How to optimise Validation, Filter, and Take Snapshot Steps
Can anyone help me with optimising performance on Validation, Filter, and Take Snapshot Steps, and hopefully also provide some benchmarks for expected performance?
We have several datasets that we are cleansing, and then separating into passing and failing records based on them containing enough valid data points for our matching process (we then Union the passing records to a single dataset for this).
We are running an instillation on a virtual machine using a Linux server with 8 cores and 62 gb of memory, which I have been monitoring during the processing of the validation steps. After an initial spike the core usage significantly trails off and continues falling until there is any usage occuring.
Running a data set of 26.4k records took 36 seconds to pass through the validating function, and 44 seconds in total to save the passing and failing datasets.
Running a data set of 694.2k records took 11 minutes 39 seconds to pass through the validating function, and 12 minutes 08 seconds in total to save the passing and failing datasets.

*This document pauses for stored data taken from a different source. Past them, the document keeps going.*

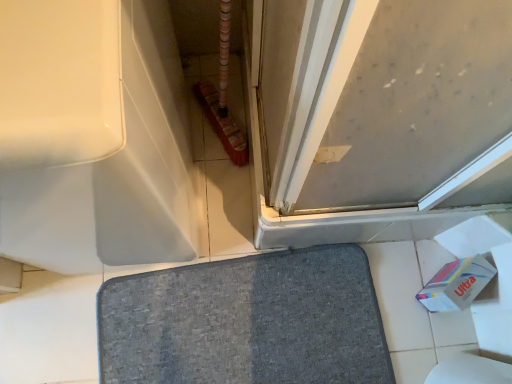
What do you see at coordinates (247, 321) in the screenshot?
I see `gray fabric bath mat at center` at bounding box center [247, 321].

The image size is (512, 384). I want to click on white cardboard toilet paper at lower right, so click(456, 284).

Locate an element on the screen. matte gray screen door at upper right is located at coordinates (380, 118).

Is gray fabric bath mat at center smaller than white cardboard toilet paper at lower right?

No, gray fabric bath mat at center is not smaller than white cardboard toilet paper at lower right.

From the image's perspective, who appears lower, gray fabric bath mat at center or white cardboard toilet paper at lower right?

gray fabric bath mat at center, from the image's perspective.

Is gray fabric bath mat at center directly adjacent to white cardboard toilet paper at lower right?

There is a gap between gray fabric bath mat at center and white cardboard toilet paper at lower right.

Is gray fabric bath mat at center inside or outside of white cardboard toilet paper at lower right?

gray fabric bath mat at center is not enclosed by white cardboard toilet paper at lower right.

Looking at this image, is the position of white glossy bathtub at upper left less distant than that of matte gray screen door at upper right?

No, it is behind matte gray screen door at upper right.

Consider the image. Considering the sizes of objects white glossy bathtub at upper left and matte gray screen door at upper right in the image provided, who is smaller, white glossy bathtub at upper left or matte gray screen door at upper right?

matte gray screen door at upper right is smaller.

Which is farther from the camera, (137, 31) or (268, 232)?

The point (268, 232) is more distant.

Is matte gray screen door at upper right surrounded by white glossy bathtub at upper left?

Actually, matte gray screen door at upper right is outside white glossy bathtub at upper left.

Does white glossy bathtub at upper left contain gray fabric bath mat at center?

Actually, gray fabric bath mat at center is outside white glossy bathtub at upper left.

From a real-world perspective, relative to gray fabric bath mat at center, is white glossy bathtub at upper left vertically above or below?

In terms of real-world spatial position, white glossy bathtub at upper left is above gray fabric bath mat at center.

Is white glossy bathtub at upper left next to gray fabric bath mat at center?

No, white glossy bathtub at upper left is not beside gray fabric bath mat at center.

From the image's perspective, is matte gray screen door at upper right above or below white cardboard toilet paper at lower right?

From the image's perspective, matte gray screen door at upper right appears above white cardboard toilet paper at lower right.

Considering the relative sizes of matte gray screen door at upper right and white cardboard toilet paper at lower right in the image provided, is matte gray screen door at upper right smaller than white cardboard toilet paper at lower right?

Incorrect, matte gray screen door at upper right is not smaller in size than white cardboard toilet paper at lower right.

Could you measure the distance between matte gray screen door at upper right and white cardboard toilet paper at lower right?

They are 18.20 inches apart.

Which is closer, [161,226] or [480,260]?

The point [161,226] is in front.

Is white glossy bathtub at upper left to the left of white cardboard toilet paper at lower right from the viewer's perspective?

Yes.

From a real-world perspective, which object stands above the other?

white glossy bathtub at upper left.

From the image's perspective, which is below, white glossy bathtub at upper left or white cardboard toilet paper at lower right?

white cardboard toilet paper at lower right is shown below in the image.

In order to click on screen door on the left of white cardboard toilet paper at lower right in this screenshot , I will do `click(380, 118)`.

Which is less distant, (468,274) or (471,18)?

Point (468,274) is positioned farther from the camera compared to point (471,18).

Is the depth of white cardboard toilet paper at lower right greater than that of matte gray screen door at upper right?

That is True.

Looking at this image, from a real-world perspective, relative to matte gray screen door at upper right, is white cardboard toilet paper at lower right vertically above or below?

white cardboard toilet paper at lower right is situated lower than matte gray screen door at upper right in the real world.

Can you see gray fabric bath mat at center touching matte gray screen door at upper right?

No, gray fabric bath mat at center is not with matte gray screen door at upper right.

From a real-world perspective, does gray fabric bath mat at center stand above matte gray screen door at upper right?

No, from a real-world perspective, gray fabric bath mat at center is not above matte gray screen door at upper right.

Does gray fabric bath mat at center have a greater width compared to matte gray screen door at upper right?

Yes.

Identify the location of toilet paper above the gray fabric bath mat at center (from a real-world perspective). Image resolution: width=512 pixels, height=384 pixels. (x=456, y=284).

You are a GUI agent. You are given a task and a screenshot of the screen. Output one action in this format:
    pyautogui.click(x=<x>, y=<y>)
    Task: Click on the bath below the matte gray screen door at upper right (from a real-world perspective)
    
    Given the screenshot: What is the action you would take?
    pyautogui.click(x=115, y=172)

Estimate the real-world distances between objects in this image. Which object is closer to white cardboard toilet paper at lower right, white glossy bathtub at upper left or matte gray screen door at upper right?

matte gray screen door at upper right.

From the image, which object appears to be farther from white cardboard toilet paper at lower right, gray fabric bath mat at center or white glossy bathtub at upper left?

white glossy bathtub at upper left is further to white cardboard toilet paper at lower right.

Looking at the image, which one is located closer to white glossy bathtub at upper left, gray fabric bath mat at center or white cardboard toilet paper at lower right?

gray fabric bath mat at center lies closer to white glossy bathtub at upper left than the other object.

Which object lies further to the anchor point white cardboard toilet paper at lower right, white glossy bathtub at upper left or gray fabric bath mat at center?

white glossy bathtub at upper left lies further to white cardboard toilet paper at lower right than the other object.

Consider the image. Based on their spatial positions, is matte gray screen door at upper right or gray fabric bath mat at center closer to white cardboard toilet paper at lower right?

gray fabric bath mat at center lies closer to white cardboard toilet paper at lower right than the other object.

When comparing their distances from gray fabric bath mat at center, does matte gray screen door at upper right or white cardboard toilet paper at lower right seem further?

matte gray screen door at upper right is positioned further to the anchor gray fabric bath mat at center.

Based on their spatial positions, is white glossy bathtub at upper left or matte gray screen door at upper right closer to gray fabric bath mat at center?

white glossy bathtub at upper left is positioned closer to the anchor gray fabric bath mat at center.

Based on their spatial positions, is gray fabric bath mat at center or white glossy bathtub at upper left further from matte gray screen door at upper right?

Based on the image, gray fabric bath mat at center appears to be further to matte gray screen door at upper right.

The image size is (512, 384). In order to click on bath between matte gray screen door at upper right and gray fabric bath mat at center along the z-axis in this screenshot , I will do `click(115, 172)`.

This screenshot has width=512, height=384. What are the coordinates of `bath mat located between white glossy bathtub at upper left and white cardboard toilet paper at lower right in the left-right direction` in the screenshot? It's located at (247, 321).

I want to click on screen door between white glossy bathtub at upper left and white cardboard toilet paper at lower right in the horizontal direction, so click(x=380, y=118).

Where is `toilet paper positioned between matte gray screen door at upper right and gray fabric bath mat at center from near to far`? The width and height of the screenshot is (512, 384). toilet paper positioned between matte gray screen door at upper right and gray fabric bath mat at center from near to far is located at coordinates (456, 284).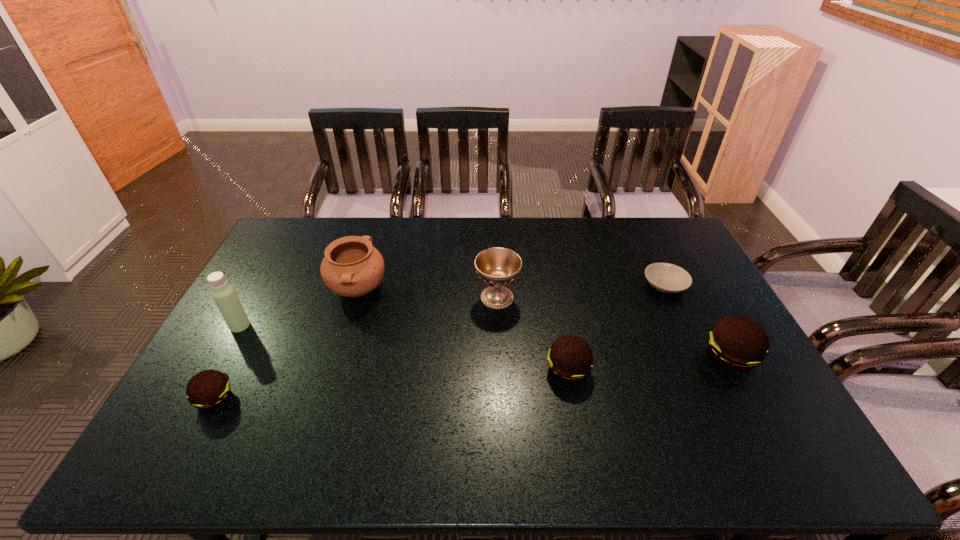
The image size is (960, 540). I want to click on the third closest object relative to the shortest patty, so click(498, 267).

The image size is (960, 540). Identify the location of patty that is the second closest to the fourth object from right to left. (736, 343).

This screenshot has width=960, height=540. What are the coordinates of `patty that is the third closest to the chalice` in the screenshot? It's located at (209, 389).

Where is `free location that satisfies the following two spatial constraints: 1. on the back side of the thermos bottle; 2. on the left side of the fifth object from right to left`? The width and height of the screenshot is (960, 540). free location that satisfies the following two spatial constraints: 1. on the back side of the thermos bottle; 2. on the left side of the fifth object from right to left is located at coordinates (259, 290).

Locate an element on the screen. This screenshot has width=960, height=540. free space in the image that satisfies the following two spatial constraints: 1. on the back side of the leftmost patty; 2. on the right side of the chalice is located at coordinates pyautogui.click(x=268, y=297).

This screenshot has height=540, width=960. Identify the location of free space that satisfies the following two spatial constraints: 1. on the front side of the fourth object from left to right; 2. on the right side of the fifth object from right to left. (355, 297).

Locate an element on the screen. vacant area in the image that satisfies the following two spatial constraints: 1. on the back side of the fourth tallest object; 2. on the left side of the fifth object from left to right is located at coordinates (565, 356).

Locate an element on the screen. The height and width of the screenshot is (540, 960). vacant region that satisfies the following two spatial constraints: 1. on the back side of the thermos bottle; 2. on the right side of the chalice is located at coordinates (255, 297).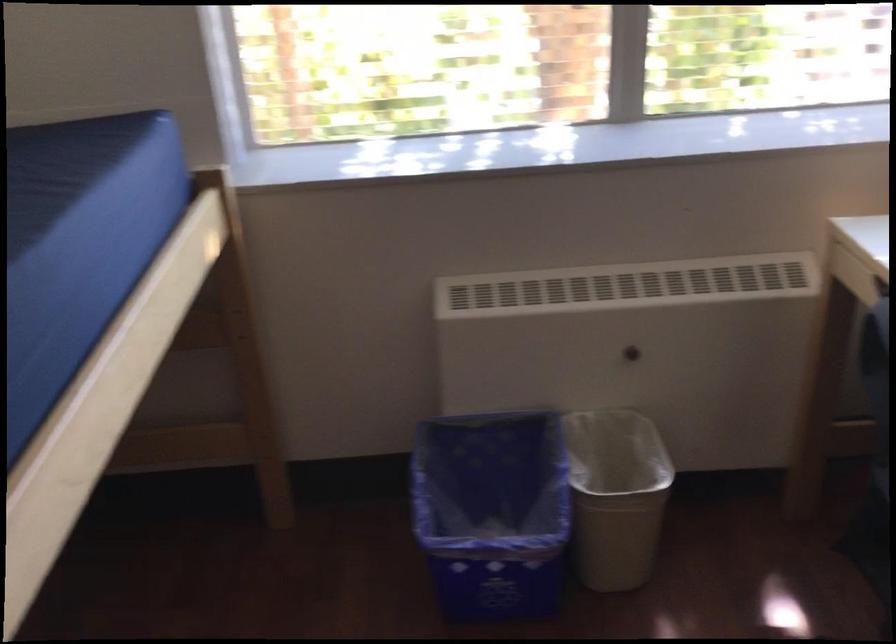
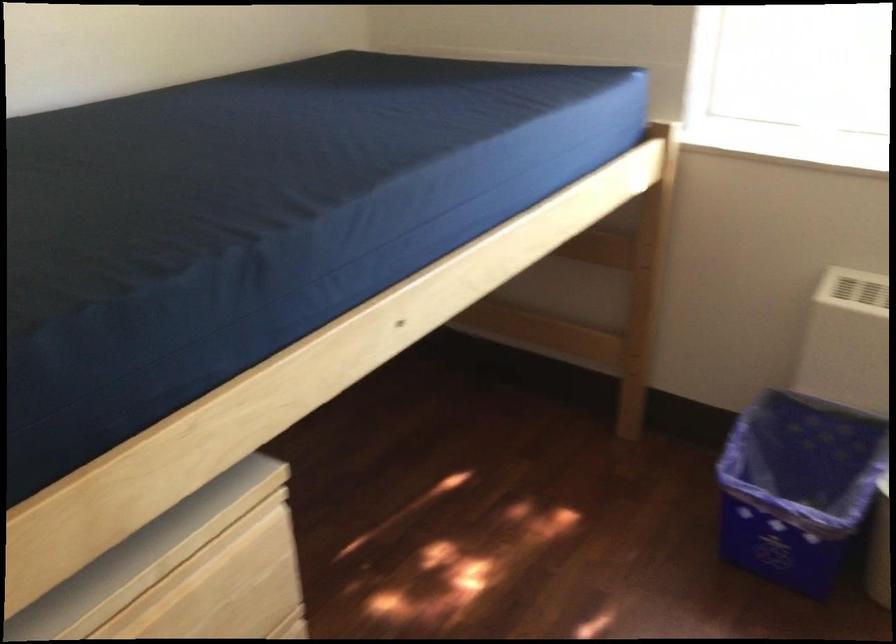
Question: How did the camera likely rotate?

Choices:
 (A) Left
 (B) Right
 (C) Up
 (D) Down

Answer: (A)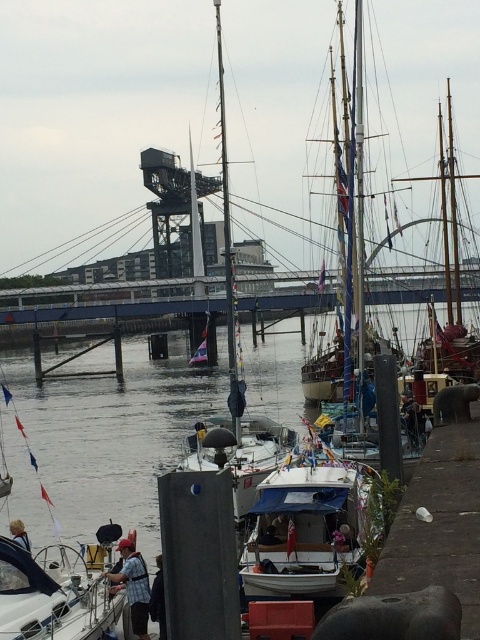
Question: From the image, what is the correct spatial relationship of wooden sailboat at center in relation to white glossy sailboat at lower left?

Choices:
 (A) left
 (B) right

Answer: (B)

Question: Which point is farther to the camera?

Choices:
 (A) (24, 580)
 (B) (362, 195)

Answer: (B)

Question: Based on their relative distances, which object is nearer to the white matte boat at center?

Choices:
 (A) wooden sailboat at center
 (B) white glossy sailboat at lower left
 (C) metallic gray bridge at center

Answer: (B)

Question: Where is wooden sailboat at center located in relation to white glossy sailboat at lower left in the image?

Choices:
 (A) right
 (B) left

Answer: (A)

Question: Estimate the real-world distances between objects in this image. Which object is farther from the wooden sailboat at center?

Choices:
 (A) white matte boat at center
 (B) white glossy sailboat at lower left

Answer: (B)

Question: Can you confirm if white matte boat at center is positioned below white glossy sailboat at lower left?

Running a data set of 1.1m records has reached 10% (as indicated by the "Show Jobs" function) and has currently been running for took 50 minutes on the validating function, it has not reached the snap shot stage yet.
We have been doing a lot of testing and are experiencing these problems whenever data sets start approaching 1m records, both when using the validation function and the filter functions.
The validation is looking at a single True/False column to validate passing and failing rows.
Please can you let me know what the performance benchmarks are for these functions, and if there are any known issues that can cause this level of slow performance.